What if public speaking is not for you?
But what if you don’t want to improve your speaking skills? Will your career stall if you refuse to engage in public speaking? Elwenni says that, while not participating in public speaking may not be a “major blocker” to career advancement, it can “slow down your growth.”
So, are companies doing themselves a disservice if they expect all their employees to speak in public? Perhaps. While being willing to engage in public speaking seems to be required if you want to ascend to a leadership role, Syme says companies should allow for career progression that doesn’t involve extensive public speaking. At the same time, employers should offer their staff a workplace of psychological safety and the opportunity to undergo training in public speaking, “even if it’s not an opportunity they’re dying to take,” says Syme. Otherwise, employees may find their opportunities to change roles limited, which is not helpful for the business either. Elwenni and Syme both say it’s not simply about encouraging public speaking but about understanding the complex emotions behind the fear and addressing them at their core.
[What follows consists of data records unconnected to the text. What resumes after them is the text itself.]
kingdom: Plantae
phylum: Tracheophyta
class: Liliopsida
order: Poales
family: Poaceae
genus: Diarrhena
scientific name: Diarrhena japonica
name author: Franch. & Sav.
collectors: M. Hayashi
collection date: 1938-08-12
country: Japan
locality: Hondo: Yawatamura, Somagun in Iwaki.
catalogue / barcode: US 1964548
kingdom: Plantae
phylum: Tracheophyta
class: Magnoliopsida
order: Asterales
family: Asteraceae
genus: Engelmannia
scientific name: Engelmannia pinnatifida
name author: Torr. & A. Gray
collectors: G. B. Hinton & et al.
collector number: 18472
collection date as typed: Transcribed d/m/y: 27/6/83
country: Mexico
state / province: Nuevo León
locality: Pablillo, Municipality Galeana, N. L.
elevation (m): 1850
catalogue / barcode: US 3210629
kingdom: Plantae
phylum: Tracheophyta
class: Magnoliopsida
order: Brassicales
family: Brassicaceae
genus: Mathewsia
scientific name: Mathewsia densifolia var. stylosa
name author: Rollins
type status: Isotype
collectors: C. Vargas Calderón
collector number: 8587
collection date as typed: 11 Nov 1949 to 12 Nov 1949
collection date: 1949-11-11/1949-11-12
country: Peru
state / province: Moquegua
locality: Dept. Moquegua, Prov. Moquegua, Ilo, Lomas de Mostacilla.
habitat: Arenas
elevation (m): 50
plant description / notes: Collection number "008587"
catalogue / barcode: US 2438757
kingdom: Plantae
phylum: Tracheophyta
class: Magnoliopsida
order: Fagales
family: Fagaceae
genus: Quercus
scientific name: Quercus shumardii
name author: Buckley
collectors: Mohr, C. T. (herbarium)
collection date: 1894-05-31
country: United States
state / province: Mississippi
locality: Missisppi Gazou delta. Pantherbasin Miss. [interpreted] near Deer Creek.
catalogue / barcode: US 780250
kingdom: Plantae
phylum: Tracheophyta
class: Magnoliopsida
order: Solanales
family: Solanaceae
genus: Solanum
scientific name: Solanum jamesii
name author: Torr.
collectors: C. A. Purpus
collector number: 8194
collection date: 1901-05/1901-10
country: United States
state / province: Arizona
In an era where collaboration reigns supreme, it looks like we will all be expected to be willing to engage in public speaking when required at work. However, companies should balance the benefits of effective communication with the genuine anxieties many individuals have. The key lies not in insisting that everyone be willing to make a presentation when asked but in fostering a culture of understanding, psychological safety, and tailored support. That way, everyone benefits – including the business. According to McKinsey, “When employees feel comfortable asking for help, sharing suggestions informally, or challenging the status quo without fear of negative social consequences, organizations are more likely to innovate quickly, unlock the benefits of diversity, and adapt well to change.”
As we navigate professional communication, it’s worth remembering that while public speaking may help one’s career, authenticity, understanding, and empathy can truly elevate an organization.